March 28, 2024

President Obama

The Problem With Polls About Whether Obama Is a Muslim

By asking voters what they think about the president’s religion, pollsters help to perpetuate a falsehood.

Liberal blogs and sites are having a field day with new data from Public Policy Polling that shows that 52 percent of Mississippi Republican believe President Obama is a Muslim (a comparatively slight 45 percent of Alabama GOP voters agreed with them). Huffington Post had a banner headline Monday morning branding it a “SHOCK POLL,” Talking Points Memo smirked at those southern bumpkins, and Daily Kos deadpanned, “Alabama and Mississippi Republicans don’t believe in evolution … but do believe Obama is a Muslim.”

PPP, which is a Democratic firm, is sometimes maligned for being an unreliable pollster, but in this case the biggest problem is that they’re asking the question at all. The belief that Obama is a Muslim, like the belief that he is somehow not an American citizen, is pernicious and flatly wrong. It has also been rejected by the vast majority of the American body politic, although there are some glaring examples of politicians who flirt with it to score political points. But if the goal is to fight mistaken beliefs, this is the wrong way to do it. The Dartmouth political scientist Brendan Nyhan has researched misperceptions and conspiracy-theory belief in America politics. In particular, he and colleague Jason Reifler have found that false ideas, once introduced, are very hard to get rid of. One especially bad way to fight them is to reiterate them:

The more times a false claim is repeated, the more likely people are to be exposed to it. The fewer people exposed to a false claim, the less likely it is to spread. It is also important not to repeat false claims because people are more likely to judge familiar claims as true.
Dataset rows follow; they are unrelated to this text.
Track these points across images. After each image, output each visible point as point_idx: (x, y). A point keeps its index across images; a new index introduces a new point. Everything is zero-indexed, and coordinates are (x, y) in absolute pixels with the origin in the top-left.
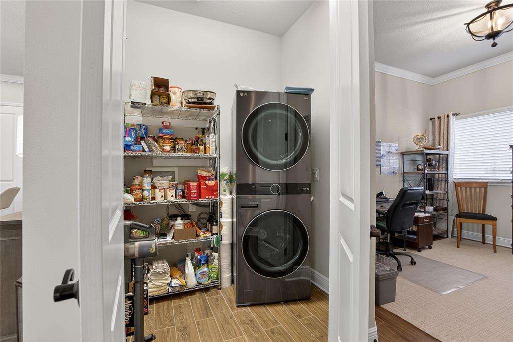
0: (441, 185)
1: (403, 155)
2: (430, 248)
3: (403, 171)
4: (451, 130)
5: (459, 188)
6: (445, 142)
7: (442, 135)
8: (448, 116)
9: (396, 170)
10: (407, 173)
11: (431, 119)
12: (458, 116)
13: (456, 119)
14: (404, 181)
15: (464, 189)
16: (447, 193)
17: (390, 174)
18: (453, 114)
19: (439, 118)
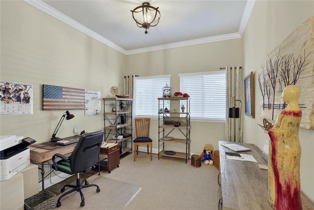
0: (129, 120)
1: (104, 100)
2: (118, 167)
3: (104, 112)
4: (134, 86)
5: (137, 122)
6: (131, 93)
7: (130, 88)
8: (133, 76)
9: (99, 112)
10: (107, 114)
11: (125, 77)
12: (138, 77)
13: (137, 79)
14: (105, 120)
15: (139, 122)
16: (132, 125)
17: (94, 115)
18: (135, 76)
19: (129, 77)
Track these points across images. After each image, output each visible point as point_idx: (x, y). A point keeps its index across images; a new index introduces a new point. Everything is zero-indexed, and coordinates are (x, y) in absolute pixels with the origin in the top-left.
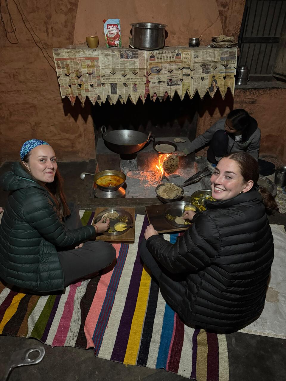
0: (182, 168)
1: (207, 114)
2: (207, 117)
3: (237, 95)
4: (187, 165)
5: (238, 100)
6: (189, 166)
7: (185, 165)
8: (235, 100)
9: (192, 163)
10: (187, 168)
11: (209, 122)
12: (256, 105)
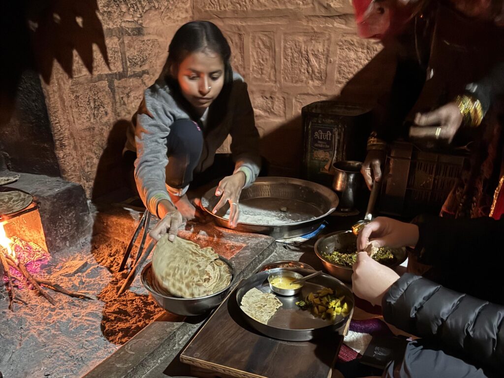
0: (68, 244)
1: (57, 69)
2: (64, 83)
3: (105, 12)
4: (77, 230)
5: (110, 27)
6: (84, 231)
7: (72, 232)
8: (105, 27)
9: (86, 218)
10: (79, 238)
11: (73, 97)
12: (146, 38)
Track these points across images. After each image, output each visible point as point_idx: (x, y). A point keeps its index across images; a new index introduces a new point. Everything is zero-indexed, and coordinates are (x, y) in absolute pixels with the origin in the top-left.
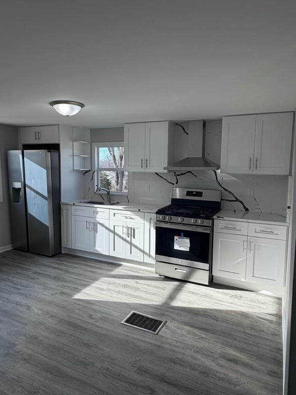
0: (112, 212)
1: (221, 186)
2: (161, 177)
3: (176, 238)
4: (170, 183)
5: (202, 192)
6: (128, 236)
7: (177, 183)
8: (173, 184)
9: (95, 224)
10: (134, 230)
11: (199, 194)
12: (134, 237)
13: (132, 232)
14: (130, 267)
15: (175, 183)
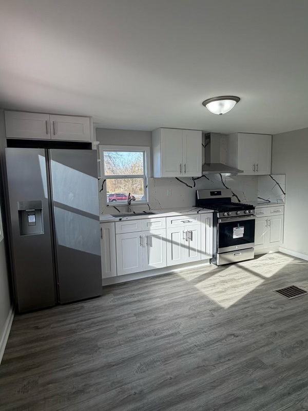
0: (169, 219)
1: (224, 185)
2: (181, 181)
3: (234, 229)
4: (189, 186)
5: (220, 192)
6: (187, 240)
7: (194, 186)
8: (191, 187)
9: (149, 238)
10: (192, 233)
11: (219, 193)
12: (192, 240)
13: (190, 235)
14: (194, 269)
15: (193, 186)
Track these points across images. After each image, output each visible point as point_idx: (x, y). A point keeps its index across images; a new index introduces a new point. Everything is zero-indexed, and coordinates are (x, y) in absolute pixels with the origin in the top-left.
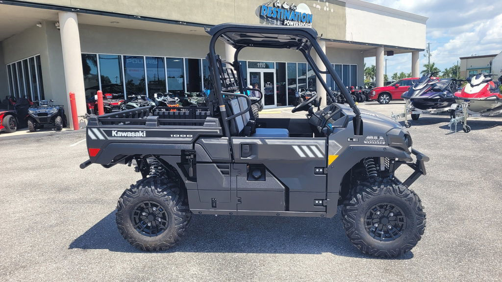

As false claims are repeated, they become more familiar and thus may come to seem more true to people.

The pollsters, by asking the question, and news outlets, by gleefully publicizing the results, are playing into this vicious cycle.

Besides, there’s a difference between asking whether respondents believe in interracial marriage (which PPP also did) and asking whether they believe the president is a Muslim or Kenyan. The first is a matter of opinion; the second is objectively either true or false (as it happens, both are false). The problem is that it’s unclear to what extent people really believe these things. Perhaps they’re responding to the stimulus of a pollster asking them — Nyhan and Reifler also found that people’s answers fluctuate depending on who is asking. PPP uses automated telephone polling in which respondents answer by pushing buttons on their phones. Julian Sanchez posits that many of these responses are fed by ideology: the people who purport to hold them are really just doing so for political reasons. For example, he says, most liberals who indulged in Bush bashing didn’t literally think he was a fascist. By the same token, the slight majority of Mississippi Republicans who mashed that button for “Muslim” may not really think Obama is an adherent of Islam: They just staunchly dislike him and view his opinions as so alien to theirs that they’ll say so.

This impulse, which Sanchez calls “symbolic belief,” would explain why so many people still question Obama’s citizenship, even after he produced his long-form birth certificate. And it also explains why no one should make too much of these results. The number that matters most is the presidential preference between Obama and whoever his Republican opponent is.